Temiz hava hakkı, insanların sağlıklı ve sürdürülebilir bir yaşam sürdürebilmeleri için zararlı kimyasallardan, toksinlerden ve diğer kirletici unsurlardan arındırılmış bir havayı soluma hakkını ifade eder. Bu hak, temel insan haklarından biri olarak kabul edilmekte ve Dünya Sağlık Örgütü (WHO) gibi uluslararası kuruluşlar tarafından savunulmaktadır. Ancak, dünya genelinde hava kirliliği ciddi bir sorun olmaya devam ediyor.

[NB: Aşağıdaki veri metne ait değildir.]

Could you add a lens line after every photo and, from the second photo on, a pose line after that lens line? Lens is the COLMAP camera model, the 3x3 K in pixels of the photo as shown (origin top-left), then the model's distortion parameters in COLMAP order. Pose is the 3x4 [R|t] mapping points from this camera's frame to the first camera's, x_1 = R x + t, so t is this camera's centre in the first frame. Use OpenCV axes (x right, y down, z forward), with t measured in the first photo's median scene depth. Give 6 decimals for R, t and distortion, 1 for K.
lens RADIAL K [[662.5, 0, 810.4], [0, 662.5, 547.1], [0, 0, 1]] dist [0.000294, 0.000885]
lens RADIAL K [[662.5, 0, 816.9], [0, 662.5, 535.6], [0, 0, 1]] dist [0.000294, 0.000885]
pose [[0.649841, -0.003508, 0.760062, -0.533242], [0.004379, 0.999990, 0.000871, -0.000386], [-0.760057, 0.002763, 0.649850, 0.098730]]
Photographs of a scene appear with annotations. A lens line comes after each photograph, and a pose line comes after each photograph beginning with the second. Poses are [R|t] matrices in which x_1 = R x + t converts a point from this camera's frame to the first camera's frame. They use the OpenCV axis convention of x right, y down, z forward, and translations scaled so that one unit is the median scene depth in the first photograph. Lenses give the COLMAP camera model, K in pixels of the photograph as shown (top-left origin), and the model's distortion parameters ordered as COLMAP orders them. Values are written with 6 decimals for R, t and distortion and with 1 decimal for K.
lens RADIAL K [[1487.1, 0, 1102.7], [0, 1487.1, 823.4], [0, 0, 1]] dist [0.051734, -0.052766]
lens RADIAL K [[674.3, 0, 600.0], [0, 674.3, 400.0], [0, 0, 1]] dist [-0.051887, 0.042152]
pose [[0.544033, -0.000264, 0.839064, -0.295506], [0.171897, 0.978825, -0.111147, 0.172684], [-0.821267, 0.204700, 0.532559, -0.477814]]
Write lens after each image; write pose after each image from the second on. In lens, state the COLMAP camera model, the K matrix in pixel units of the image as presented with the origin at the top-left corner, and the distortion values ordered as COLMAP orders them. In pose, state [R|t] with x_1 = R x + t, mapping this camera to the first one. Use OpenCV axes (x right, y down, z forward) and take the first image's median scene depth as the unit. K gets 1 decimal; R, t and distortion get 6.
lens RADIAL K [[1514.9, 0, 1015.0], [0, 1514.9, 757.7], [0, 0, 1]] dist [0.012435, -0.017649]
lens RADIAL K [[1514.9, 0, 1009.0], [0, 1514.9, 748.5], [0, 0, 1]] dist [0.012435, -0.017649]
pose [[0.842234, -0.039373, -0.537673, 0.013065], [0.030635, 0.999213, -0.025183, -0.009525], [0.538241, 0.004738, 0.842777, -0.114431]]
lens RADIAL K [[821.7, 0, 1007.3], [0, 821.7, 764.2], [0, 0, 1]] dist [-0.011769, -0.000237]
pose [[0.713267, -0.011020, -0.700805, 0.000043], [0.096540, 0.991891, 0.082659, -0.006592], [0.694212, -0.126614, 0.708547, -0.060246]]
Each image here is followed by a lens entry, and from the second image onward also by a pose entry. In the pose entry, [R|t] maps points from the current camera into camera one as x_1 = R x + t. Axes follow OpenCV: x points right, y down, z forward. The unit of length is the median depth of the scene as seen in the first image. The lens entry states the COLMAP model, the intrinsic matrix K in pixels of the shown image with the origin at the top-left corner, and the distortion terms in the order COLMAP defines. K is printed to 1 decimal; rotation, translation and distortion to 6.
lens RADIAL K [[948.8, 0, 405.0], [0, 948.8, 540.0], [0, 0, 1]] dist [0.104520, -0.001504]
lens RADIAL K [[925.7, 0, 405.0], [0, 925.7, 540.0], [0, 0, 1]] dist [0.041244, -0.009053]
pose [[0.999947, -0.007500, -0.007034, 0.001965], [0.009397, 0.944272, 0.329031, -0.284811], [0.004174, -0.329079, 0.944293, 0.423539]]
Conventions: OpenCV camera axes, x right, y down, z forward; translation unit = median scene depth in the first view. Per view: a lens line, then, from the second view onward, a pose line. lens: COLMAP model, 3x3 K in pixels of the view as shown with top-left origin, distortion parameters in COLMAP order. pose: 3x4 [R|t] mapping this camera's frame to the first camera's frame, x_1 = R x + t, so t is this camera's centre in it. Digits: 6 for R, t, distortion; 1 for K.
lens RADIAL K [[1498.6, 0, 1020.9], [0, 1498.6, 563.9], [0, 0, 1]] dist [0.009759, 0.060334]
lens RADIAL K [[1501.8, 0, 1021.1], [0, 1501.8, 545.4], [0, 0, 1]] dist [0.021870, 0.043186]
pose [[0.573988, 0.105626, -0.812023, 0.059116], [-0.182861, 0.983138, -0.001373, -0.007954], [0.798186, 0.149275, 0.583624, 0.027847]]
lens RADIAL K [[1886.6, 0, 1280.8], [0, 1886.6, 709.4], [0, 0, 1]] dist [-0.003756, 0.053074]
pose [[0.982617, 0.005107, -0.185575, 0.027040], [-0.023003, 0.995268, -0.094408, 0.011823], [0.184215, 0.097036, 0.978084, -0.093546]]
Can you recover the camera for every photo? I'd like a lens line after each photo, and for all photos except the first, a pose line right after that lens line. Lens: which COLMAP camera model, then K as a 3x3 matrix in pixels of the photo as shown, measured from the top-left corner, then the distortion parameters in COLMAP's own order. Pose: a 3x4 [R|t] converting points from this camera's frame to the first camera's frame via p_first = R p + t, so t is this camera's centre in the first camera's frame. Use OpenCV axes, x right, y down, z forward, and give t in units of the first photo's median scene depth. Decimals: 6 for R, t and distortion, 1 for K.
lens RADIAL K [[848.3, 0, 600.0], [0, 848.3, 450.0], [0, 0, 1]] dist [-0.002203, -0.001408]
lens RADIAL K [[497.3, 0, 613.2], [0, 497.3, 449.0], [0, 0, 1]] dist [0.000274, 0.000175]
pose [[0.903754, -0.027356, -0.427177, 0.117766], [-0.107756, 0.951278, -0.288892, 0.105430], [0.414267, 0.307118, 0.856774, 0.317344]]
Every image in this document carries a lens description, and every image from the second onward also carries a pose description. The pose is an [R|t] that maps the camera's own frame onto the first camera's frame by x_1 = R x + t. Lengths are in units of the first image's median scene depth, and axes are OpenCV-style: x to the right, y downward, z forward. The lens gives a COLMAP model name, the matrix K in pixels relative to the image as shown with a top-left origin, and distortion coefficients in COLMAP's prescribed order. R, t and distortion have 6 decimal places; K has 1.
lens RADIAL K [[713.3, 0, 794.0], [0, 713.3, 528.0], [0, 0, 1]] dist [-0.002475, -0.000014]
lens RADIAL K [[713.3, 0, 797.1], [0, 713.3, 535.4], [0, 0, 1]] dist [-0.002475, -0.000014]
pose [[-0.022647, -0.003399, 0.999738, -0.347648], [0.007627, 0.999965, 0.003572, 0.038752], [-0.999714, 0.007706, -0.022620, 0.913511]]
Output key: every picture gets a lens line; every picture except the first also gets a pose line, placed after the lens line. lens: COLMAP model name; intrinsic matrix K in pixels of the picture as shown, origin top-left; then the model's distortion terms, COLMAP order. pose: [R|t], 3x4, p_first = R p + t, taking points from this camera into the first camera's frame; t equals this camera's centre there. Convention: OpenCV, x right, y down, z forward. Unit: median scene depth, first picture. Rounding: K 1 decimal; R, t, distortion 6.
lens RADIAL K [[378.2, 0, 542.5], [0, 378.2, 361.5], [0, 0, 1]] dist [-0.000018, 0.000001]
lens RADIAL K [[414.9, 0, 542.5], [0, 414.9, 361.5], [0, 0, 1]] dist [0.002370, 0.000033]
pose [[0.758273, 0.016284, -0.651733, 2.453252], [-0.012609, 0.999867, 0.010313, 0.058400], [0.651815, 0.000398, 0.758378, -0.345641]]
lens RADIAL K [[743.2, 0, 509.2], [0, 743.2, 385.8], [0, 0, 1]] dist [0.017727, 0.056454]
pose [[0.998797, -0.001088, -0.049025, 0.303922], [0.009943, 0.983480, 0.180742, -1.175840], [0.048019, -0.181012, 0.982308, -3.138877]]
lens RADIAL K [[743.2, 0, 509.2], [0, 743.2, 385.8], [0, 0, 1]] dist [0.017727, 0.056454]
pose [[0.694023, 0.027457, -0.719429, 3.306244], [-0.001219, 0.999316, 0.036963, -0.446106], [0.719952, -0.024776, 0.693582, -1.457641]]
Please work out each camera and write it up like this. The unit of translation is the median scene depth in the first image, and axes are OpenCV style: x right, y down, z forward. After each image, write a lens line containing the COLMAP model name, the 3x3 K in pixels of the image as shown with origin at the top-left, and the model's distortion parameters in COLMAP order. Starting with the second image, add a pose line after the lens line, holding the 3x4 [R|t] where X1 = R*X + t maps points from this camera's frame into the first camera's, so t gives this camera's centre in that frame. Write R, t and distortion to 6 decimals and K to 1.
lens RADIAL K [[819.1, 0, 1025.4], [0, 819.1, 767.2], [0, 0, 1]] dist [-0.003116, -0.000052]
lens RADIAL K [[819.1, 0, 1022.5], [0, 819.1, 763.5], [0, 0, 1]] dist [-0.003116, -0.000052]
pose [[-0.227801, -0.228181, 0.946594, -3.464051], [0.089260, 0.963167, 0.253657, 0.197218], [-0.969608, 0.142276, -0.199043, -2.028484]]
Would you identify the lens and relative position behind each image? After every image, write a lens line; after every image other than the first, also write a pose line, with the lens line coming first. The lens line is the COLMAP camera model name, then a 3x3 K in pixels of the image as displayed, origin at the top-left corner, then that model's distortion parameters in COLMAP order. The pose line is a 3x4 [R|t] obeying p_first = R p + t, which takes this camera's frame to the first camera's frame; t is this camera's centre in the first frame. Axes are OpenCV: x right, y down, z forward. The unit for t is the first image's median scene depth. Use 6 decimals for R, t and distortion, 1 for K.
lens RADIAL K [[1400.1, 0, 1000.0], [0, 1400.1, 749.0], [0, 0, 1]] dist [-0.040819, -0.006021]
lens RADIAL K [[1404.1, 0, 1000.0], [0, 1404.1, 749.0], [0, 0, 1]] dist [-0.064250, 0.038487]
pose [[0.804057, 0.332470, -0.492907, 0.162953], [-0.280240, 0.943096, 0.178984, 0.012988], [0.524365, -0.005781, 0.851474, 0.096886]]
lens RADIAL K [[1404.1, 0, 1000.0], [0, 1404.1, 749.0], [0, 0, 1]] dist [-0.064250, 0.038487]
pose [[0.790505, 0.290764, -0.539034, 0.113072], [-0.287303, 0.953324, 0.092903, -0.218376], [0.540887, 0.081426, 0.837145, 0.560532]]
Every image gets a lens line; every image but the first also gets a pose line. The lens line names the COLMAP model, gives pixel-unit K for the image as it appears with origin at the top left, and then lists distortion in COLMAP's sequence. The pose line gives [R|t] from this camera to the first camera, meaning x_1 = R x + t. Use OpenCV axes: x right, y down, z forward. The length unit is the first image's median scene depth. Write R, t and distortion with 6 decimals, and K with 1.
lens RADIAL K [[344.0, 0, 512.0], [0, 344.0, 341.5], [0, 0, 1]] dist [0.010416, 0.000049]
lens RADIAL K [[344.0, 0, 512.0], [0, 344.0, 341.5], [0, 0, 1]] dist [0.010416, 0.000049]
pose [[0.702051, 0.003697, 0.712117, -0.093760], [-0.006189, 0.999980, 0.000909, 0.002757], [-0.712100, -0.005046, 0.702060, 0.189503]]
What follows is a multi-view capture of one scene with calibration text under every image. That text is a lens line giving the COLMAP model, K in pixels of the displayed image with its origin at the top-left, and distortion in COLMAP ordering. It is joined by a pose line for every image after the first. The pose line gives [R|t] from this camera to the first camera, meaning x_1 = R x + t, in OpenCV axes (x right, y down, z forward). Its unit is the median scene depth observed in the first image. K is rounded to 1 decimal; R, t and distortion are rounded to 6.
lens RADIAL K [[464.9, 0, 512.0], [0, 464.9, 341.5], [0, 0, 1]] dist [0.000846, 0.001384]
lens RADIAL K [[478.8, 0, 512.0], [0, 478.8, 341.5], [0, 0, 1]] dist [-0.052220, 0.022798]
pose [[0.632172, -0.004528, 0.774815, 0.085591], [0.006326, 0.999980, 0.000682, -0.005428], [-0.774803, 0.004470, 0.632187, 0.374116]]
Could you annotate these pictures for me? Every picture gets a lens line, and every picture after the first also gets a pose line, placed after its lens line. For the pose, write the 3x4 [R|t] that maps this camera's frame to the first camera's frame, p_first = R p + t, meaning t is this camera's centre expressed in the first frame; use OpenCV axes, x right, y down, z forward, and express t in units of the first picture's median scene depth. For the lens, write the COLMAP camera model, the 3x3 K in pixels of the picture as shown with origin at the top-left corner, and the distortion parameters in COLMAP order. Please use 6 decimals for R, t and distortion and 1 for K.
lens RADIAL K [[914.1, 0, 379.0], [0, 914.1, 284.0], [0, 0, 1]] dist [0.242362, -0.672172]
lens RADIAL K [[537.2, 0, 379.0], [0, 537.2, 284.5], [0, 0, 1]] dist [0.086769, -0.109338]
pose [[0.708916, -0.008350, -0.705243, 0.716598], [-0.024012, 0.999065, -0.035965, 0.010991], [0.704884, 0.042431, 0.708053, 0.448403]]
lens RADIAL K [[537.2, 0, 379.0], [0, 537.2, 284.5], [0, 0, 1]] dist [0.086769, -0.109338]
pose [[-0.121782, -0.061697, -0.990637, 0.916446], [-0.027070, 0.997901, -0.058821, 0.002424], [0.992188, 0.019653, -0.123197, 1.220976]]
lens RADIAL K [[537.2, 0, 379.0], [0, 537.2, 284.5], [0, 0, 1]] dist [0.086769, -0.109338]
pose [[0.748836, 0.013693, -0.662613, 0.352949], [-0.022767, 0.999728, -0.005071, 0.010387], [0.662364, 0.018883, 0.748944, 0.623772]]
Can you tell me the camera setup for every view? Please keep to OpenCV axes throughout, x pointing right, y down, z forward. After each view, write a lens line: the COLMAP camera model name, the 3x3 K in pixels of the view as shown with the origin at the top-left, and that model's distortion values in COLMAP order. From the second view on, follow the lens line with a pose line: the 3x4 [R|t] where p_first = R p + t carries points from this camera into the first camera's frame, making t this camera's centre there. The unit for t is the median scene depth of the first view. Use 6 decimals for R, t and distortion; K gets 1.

Dünya Sağlık Örgütü’nün (WHO) 2021 yılında güncellediği hava kalitesi kılavuz değerlerine göre, dünya nüfusunun yaklaşık yüzde 99’u bu sınırların üzerinde kirli hava soluyor. Aynı yılın Eylül ayında WHO, Hava Kalitesi Kılavuzu’nu küresel ölçekte güncelledi. Böylece soluduğumuz havadaki kaba partikül madde (PM10), ince partikül madde (PM2,5), azotdioksit, ozon ve karbonmonoksit (CO) yoğunluklarında sağlık için aşılmaması gereken kılavuz değerler aşağı çekilmiş oldu. Temiz Hava Hakkı Platformu’nun yayımlandığı 2022 Kara Rapor’unda yer alan bilgiye göre günümüzde dünya genelinde ince partikül madde nedeniyle 1 milyondan fazla ölüm yaşanırken WHO hiçbir kirleticiye; özellikle ince partikül maddeye maruz kalma durumunda güvenli bir sınır değerin olmadığını belirtiyor. WHO’ya göre, eğer belirlenen kılavuz değer (5 µg/m3) dünya genelinde uygulanırsa ince partikül maddeye maruz kalma nedeniyle yaşanan erken ölümlerin yüzde 80’i engellenebilecek.
Hava kirliliği değerlerine bakıldığında Türkiye’de de durum benzer. İsviçre merkezli hava kalitesi teknolojisi şirketi IQAir’ın World Air Quality 2024 raporuna göre Türkiye’deki hava kirliliği, ince partikül madde ortalaması 20,3 ile WHO’nun belirlediği sınırların yaklaşık 4 kat üzerinde.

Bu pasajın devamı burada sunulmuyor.